Across the nation, hospital financial performance is weak on average. Rating agencies, such as Moody’s, are citing lower returns and posting a negative outlook for the industry.

Why Financial Performance Is Weak

In working with our client hospitals, we see a number of reasons for this deteriorating performance:

  1. Efforts to better manage care are slowly but surely having an effect, so utilization is down. An obvious example relates to readmissions, but that’s not the only factor.
  2. The switch to outpatient services pushes the revenue into a market with diverse ownership and hospitals/health systems may lose this revenue to other providers.
  3. Insurance exchanges are increasing insurers’ commitment to low cost providers, lowering the overall dollars paid to hospitals. This is also accelerating the importance of cost and reducing the degree to which patients are isolated from costs.
  4. High-deductible insurance plans are also creating revenue challenges, making revenue cycle management increasingly important.
  5. Payments for governmental programs such as Medicare and Medicaid are not keeping up with costs.
  6. Hospitals are making big investments in physicians, and are not yet getting value from that investment. In many institutions, employed physicians are a drag on the bottom line.
  7. Hospitals are also making big investments in IT, and are not yet getting the value from that investment, either. The operating and implementation costs of this transition are tremendous.
  8. Reimbursement schemes have not caught up with the new realities, and in a fee-for-service world, providers are being punished for increased efficiency.
  9. Hospitals are slowly getting into risk arrangements, which will financially reward efficiency, but the data requirements and change in physician behavior required are daunting to many hospitals/health systems.

Offsetting Factors

Despite the doom and gloom, there are reasons for optimism:

  1. The number of insured patients is rising with the Affordable Care Act. Some may not be well insured, but at least there is some level of insurance. The out-of-pocket limits under the Act also help; insurance will kick in at some point on catastrophic cases.
  2. The population continues to grow older, which creates demand for many specialties.
  3. The focus on prevention increases demand for PCPs and newly insured patients will have underlying medical problems that require care.
  4. The government and private payers are experimenting with models that will allow providers who can efficiently produce quality care to benefit and flourish.
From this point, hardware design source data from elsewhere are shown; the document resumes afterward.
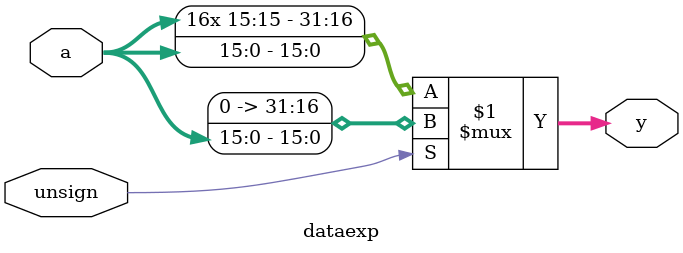
<source format=v>
`timescale 1ns / 1ps


module dataexp(
    input wire[15:0] a,
    input wire unsign,
    output wire[31:0] y
    );
    assign y = unsign? {{16{1'b0}},a} : {{16{a[15]}},a};
endmodule

</source>
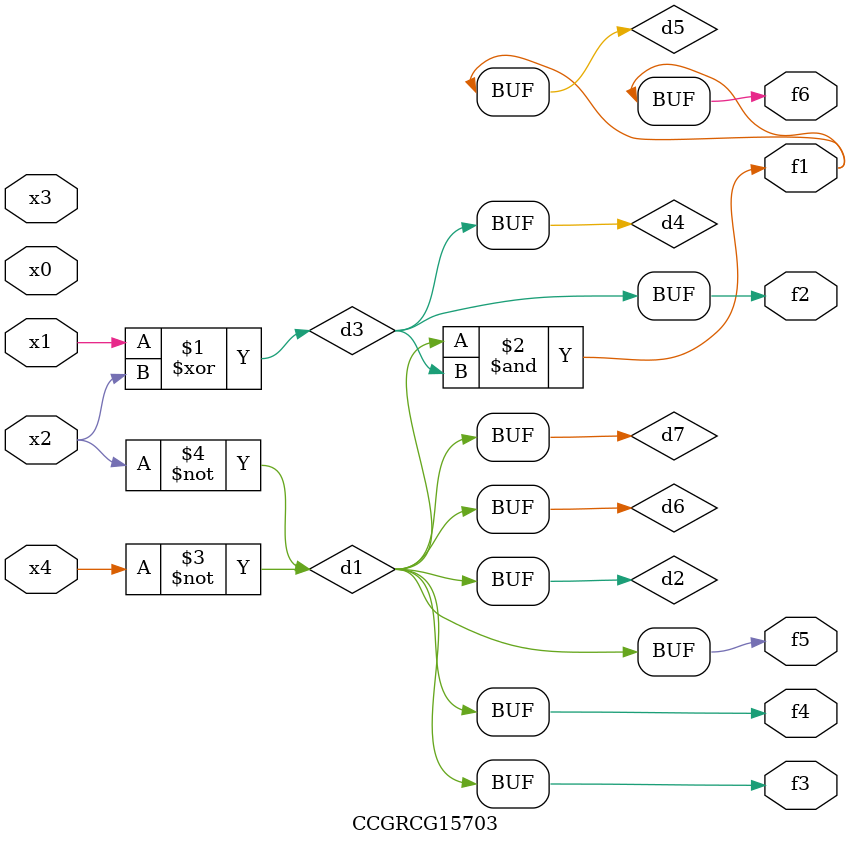
<source format=v>
module CCGRCG15703(
	input x0, x1, x2, x3, x4,
	output f1, f2, f3, f4, f5, f6
);

	wire d1, d2, d3, d4, d5, d6, d7;

	not (d1, x4);
	not (d2, x2);
	xor (d3, x1, x2);
	buf (d4, d3);
	and (d5, d1, d3);
	buf (d6, d1, d2);
	buf (d7, d2);
	assign f1 = d5;
	assign f2 = d4;
	assign f3 = d7;
	assign f4 = d7;
	assign f5 = d7;
	assign f6 = d5;
endmodule

</source>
Evolving Physician Roles   

In the short term, physicians can help hospitals improve their financial performance and overcome immediate market challenges by:

  • Effectively managing the resources utilized for each patient;
  • Managing length of stay;
  • Cutting supply costs through cooperative efforts; and
  • Managing patients across the continuum to reduce readmissions.
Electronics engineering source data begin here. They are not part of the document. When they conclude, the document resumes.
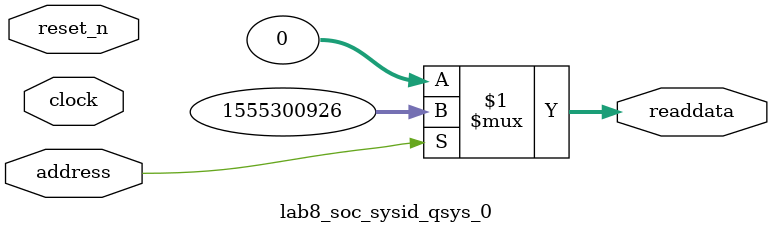
<source format=v>



// synthesis translate_off
`timescale 1ns / 1ps
// synthesis translate_on

// turn off superfluous verilog processor warnings 
// altera message_level Level1 
// altera message_off 10034 10035 10036 10037 10230 10240 10030 

module lab8_soc_sysid_qsys_0 (
               // inputs:
                address,
                clock,
                reset_n,

               // outputs:
                readdata
             )
;

  output  [ 31: 0] readdata;
  input            address;
  input            clock;
  input            reset_n;

  wire    [ 31: 0] readdata;
  //control_slave, which is an e_avalon_slave
  assign readdata = address ? 1555300926 : 0;

endmodule



</source>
Managing patients across the continuum is also key to long-term success, and creates a new role for physicians. Building and sharing the knowledge among physicians will be a core competency to meet changing incentives and provide value going forward.

But what specifically do physicians need to do? We see six key roles.

  1. Build expectations and standards within the medical community. In training, most physicians were required to work and act in a certain way. Behavioral norms were part of the deal. But in most medical staffs and hospital employed groups, it’s a free-for-all. Physicians need to decide what the norms are as they relate to patient and peer interactions, compliance with best practices, etc. They need to define the desired characteristics of a group with which they would be proud to be associated.
  2. Use of best practices. Working together, and working with the IT system, physicians need to research and institutionalize best practices. This should occur not only at the specialty level, but also in terms of handoffs. Ultimately, the organization will be expected to manage care across the continuum.
  3. Define quality and cost metrics. Many will be defined by insurers or the government, but physicians need to be actively engaged in defining the metrics that are most important to their practice operations and clinical care. This engagement will help create buy-in and improve performance under those metrics.
  4. Talk to payers. Whether an insurer, a large self-insured employer, or the state Medicaid program, physicians need to understand the perspectives of the people who pay for their services, and incorporate those perspectives into their thinking. This will help keep the physicians market-focused, and that in itself will create benefits.
  5. Help hospital leadership with thinking through strategic challenges. Most of the strategic decisions hospitals make can be improved by physician engagement. To be effective contributors, physicians must step beyond their perspective as physicians (albeit those insights are crucial to decisions as well) and understand the payers’ and hospital/health system’s views as well. They must also take into account the views of their peers and other providers along the continuum. That will increase the value of their insights.
  6. Create new organizational models that can deliver results. It’s unlikely that physician practices and hospitals as they are currently configured will produce dramatically better results. Physicians need to help adapt these models to the new realities. That may mean medical homes, new and different roles for extenders, or any number of approaches. Physicians need to help define new models and guide their implementation.